It’s hard to invest in ad tech these days. Why? The ecosystem is so concentrated.
Google and Facebook are the only active buyers in the market place. Google dominates search and contextual ads in addition to video ads. Facebook owns 28% of display ad inventory. Other players like Aol and Yahoo are riding into the sunset and Microsoft has all but given up acquiring or building, favoring investment. As ad networks migrated to exchanges, power concentrated further. After all, market places are winner take all.
In my view, only an antitrust ruling against Google (right or wrong) would have enough disruptive power to change these dynamics. Perhaps an AppNexus IPO will impact the market, too, but to a much smaller extent.
But this market dynamic isn’t just constrained to ad tech. In fact, the mechanics of social networks and data based businesses reinforce initially small data advantages or user base advantage that soon compound to magnificent power differentials. Google’s search became significantly better over time because they had more clicks. More data led to better algorithms and so on. More users and activity on LinkedIn built the user base – same for Facebook and Zynga. Successful iOS applications convinced new developers to build atop Apple’s platform. Amazon’s expertise in operating at scale has been rewarded with eCommerce dominance (and subsequent pricing power in acquisitions) as well as infrastructure dominance (AWS). Instagram and Branchout both have seen compounding growth for the same reasons.
Despite the record amount of cash tech companies carry on their balance sheet (somewhere close to $250B for the top 6), it’s more important than ever for startups to build sustainable standalone businesses. Why? There is no reward for second place in these markets because there are so few buyers in most of these consumer markets.

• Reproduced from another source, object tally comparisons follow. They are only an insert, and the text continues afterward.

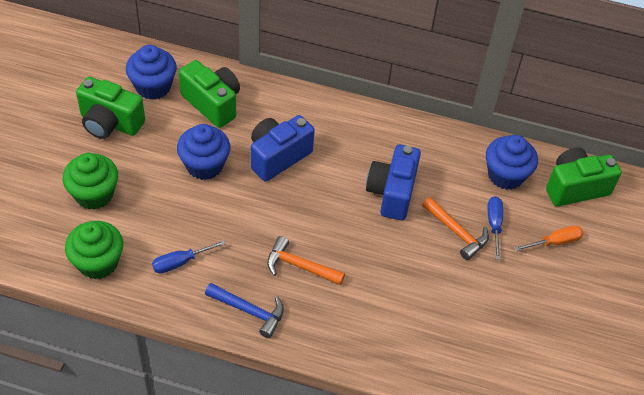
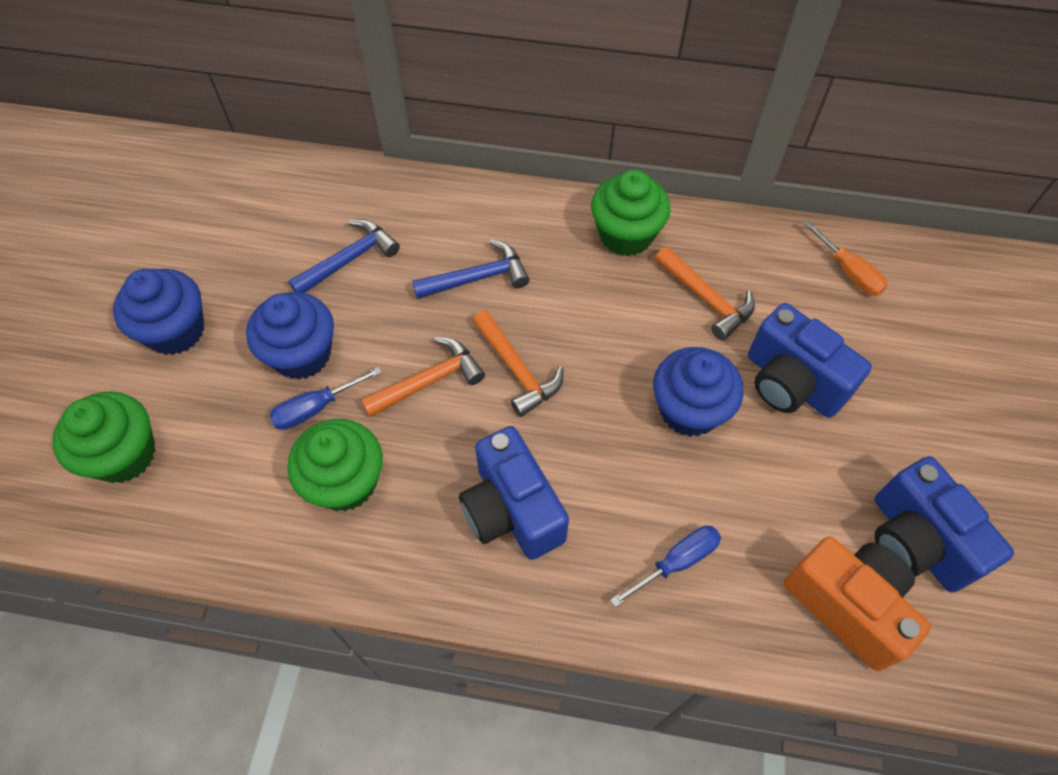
blue camera: 2 -> 3
blue hammer: 1 -> 2
green camera: 3 -> 0
green cupcake: 2 -> 3
orange camera: 0 -> 1
orange hammer: 2 -> 3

I have no doubt that market winners will find tremendous exit valuations (Instagram) because the disruptive risk is so great. Chris Dixon points out that it was rational for Facebook to buy a big potential threat for just 1% of their expected market cap. But second place companies won’t find these premiums often because the buyer set is limited and the second place competitor is often much smaller than the winner (because of the social network and data network power compounding effects).
With these kinds of winner take all market place dynamics, your business has to be able to stand on its own as a valuable company. And if you reach the scale that interests one of these big buyers, I’d advise you to go all in. It’s time to get some more competition in these sectors.